#### [Requirement]
Scan the material that follows. Copy every line containing the word "build".
Materials provided START
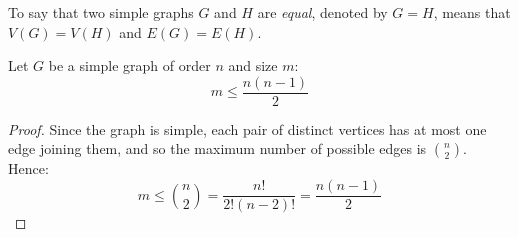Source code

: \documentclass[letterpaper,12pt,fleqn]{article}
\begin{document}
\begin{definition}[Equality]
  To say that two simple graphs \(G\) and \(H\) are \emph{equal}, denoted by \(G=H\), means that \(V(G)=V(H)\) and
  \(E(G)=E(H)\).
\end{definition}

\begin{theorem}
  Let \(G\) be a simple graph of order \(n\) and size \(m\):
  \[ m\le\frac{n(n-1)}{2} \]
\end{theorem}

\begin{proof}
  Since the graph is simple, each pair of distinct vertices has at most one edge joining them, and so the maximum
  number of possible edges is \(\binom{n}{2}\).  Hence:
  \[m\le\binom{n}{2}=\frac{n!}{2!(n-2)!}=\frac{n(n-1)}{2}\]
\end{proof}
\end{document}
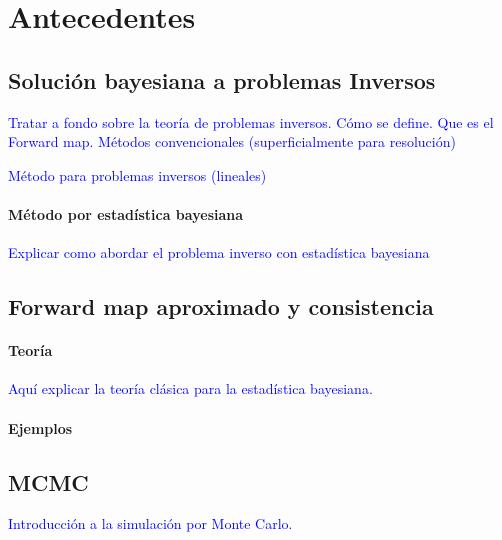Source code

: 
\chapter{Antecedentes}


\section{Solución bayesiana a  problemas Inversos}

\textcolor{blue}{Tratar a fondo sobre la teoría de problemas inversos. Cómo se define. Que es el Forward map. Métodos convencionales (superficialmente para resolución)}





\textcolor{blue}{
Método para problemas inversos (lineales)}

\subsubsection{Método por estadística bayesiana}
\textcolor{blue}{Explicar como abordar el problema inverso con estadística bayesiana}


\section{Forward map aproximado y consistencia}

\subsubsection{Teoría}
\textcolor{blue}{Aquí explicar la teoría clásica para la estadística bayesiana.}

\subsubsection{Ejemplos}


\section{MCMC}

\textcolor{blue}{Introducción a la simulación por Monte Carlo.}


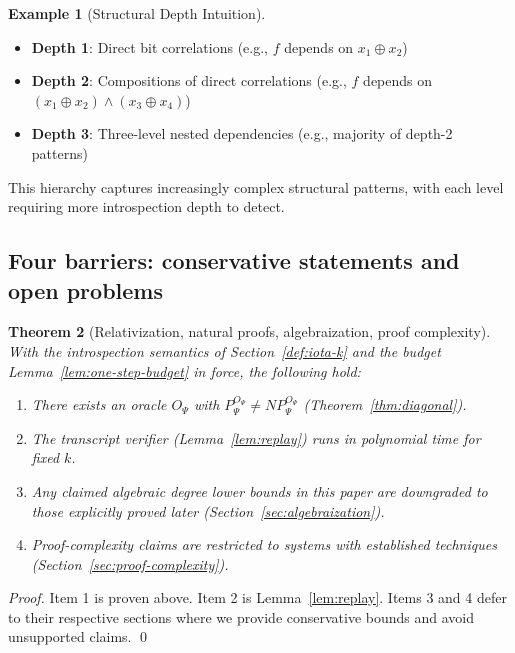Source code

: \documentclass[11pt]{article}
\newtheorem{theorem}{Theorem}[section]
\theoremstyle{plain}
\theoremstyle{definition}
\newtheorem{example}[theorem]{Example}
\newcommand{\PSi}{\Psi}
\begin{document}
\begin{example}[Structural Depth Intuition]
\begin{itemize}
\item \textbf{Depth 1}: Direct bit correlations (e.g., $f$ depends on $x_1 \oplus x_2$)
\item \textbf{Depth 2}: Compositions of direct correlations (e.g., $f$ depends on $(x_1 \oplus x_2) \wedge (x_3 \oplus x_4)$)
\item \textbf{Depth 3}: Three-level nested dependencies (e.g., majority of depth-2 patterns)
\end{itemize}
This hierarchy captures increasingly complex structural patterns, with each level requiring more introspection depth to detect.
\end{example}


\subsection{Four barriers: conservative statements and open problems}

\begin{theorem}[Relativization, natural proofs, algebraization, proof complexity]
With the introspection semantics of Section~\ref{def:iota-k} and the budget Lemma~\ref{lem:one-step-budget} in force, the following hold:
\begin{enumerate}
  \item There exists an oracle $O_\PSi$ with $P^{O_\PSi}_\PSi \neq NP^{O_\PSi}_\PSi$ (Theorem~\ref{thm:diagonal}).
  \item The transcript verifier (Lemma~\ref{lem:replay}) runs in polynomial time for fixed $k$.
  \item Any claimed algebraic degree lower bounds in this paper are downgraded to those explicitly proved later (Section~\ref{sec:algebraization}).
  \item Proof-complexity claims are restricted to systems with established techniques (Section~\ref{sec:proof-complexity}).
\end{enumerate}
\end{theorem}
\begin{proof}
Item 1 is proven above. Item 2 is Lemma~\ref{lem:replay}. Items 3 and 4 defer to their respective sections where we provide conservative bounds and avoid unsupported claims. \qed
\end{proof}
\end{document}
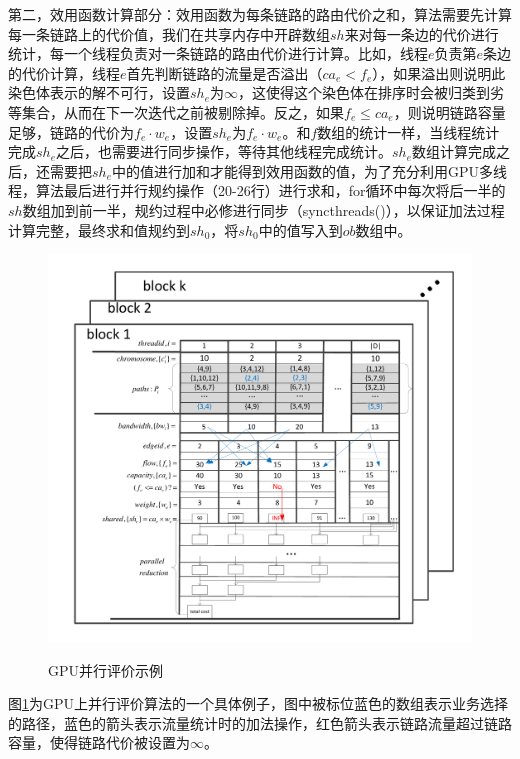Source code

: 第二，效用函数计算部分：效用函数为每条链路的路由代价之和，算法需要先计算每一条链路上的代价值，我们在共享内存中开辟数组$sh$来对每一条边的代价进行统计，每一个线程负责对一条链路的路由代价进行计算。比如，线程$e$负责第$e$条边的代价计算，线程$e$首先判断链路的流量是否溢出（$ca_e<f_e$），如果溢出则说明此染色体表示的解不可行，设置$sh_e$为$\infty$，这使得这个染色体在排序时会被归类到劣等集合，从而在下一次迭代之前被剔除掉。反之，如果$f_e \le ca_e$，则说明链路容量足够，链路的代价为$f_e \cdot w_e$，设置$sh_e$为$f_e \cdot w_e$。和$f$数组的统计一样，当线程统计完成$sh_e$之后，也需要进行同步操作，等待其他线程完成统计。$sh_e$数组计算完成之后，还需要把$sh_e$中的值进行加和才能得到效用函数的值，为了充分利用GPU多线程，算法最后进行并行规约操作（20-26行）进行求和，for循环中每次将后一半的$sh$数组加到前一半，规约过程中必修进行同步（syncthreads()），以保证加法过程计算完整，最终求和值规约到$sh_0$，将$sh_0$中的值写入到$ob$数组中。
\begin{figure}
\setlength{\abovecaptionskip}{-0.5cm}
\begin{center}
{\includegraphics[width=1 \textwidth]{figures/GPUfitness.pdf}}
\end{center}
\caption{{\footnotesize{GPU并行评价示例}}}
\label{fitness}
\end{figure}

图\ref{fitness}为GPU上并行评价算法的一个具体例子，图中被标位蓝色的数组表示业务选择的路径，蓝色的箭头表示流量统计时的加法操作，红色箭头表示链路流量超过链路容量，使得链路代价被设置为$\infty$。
Materials provided END
Materials provided START
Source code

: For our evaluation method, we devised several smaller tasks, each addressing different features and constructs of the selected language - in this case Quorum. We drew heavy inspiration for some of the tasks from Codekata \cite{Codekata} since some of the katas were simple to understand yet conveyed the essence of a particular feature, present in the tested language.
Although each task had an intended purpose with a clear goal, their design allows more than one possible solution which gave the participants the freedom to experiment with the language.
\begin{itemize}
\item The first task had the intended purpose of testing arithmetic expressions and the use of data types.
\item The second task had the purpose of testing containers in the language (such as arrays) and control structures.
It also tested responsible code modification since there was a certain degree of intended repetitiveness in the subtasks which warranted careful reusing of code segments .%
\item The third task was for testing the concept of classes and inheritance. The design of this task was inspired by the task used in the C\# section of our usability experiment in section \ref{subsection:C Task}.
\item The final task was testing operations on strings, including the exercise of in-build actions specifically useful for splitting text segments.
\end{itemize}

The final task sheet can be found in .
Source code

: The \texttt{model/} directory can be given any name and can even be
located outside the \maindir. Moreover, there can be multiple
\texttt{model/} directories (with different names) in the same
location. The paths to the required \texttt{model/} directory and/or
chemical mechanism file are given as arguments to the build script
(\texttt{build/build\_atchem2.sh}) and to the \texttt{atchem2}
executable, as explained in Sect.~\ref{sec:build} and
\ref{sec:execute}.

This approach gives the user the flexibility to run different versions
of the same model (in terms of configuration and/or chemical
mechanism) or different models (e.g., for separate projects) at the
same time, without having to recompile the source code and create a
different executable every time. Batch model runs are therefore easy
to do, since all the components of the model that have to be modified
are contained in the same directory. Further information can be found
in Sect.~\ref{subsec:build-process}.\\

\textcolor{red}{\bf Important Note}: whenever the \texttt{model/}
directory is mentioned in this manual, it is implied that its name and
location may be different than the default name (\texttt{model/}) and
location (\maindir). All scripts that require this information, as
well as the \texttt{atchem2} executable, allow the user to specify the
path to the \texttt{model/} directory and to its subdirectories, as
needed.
Materials provided END
#### [Solution to this problem]
\item The final task was testing operations on strings, including the exercise of in-build actions specifically useful for splitting text segments.
chemical mechanism file are given as arguments to the build script
(\texttt{build/build\_atchem2.sh}) and to the \texttt{atchem2}
executable, as explained in Sect.~\ref{sec:build} and
in Sect.~\ref{subsec:build-process}.\\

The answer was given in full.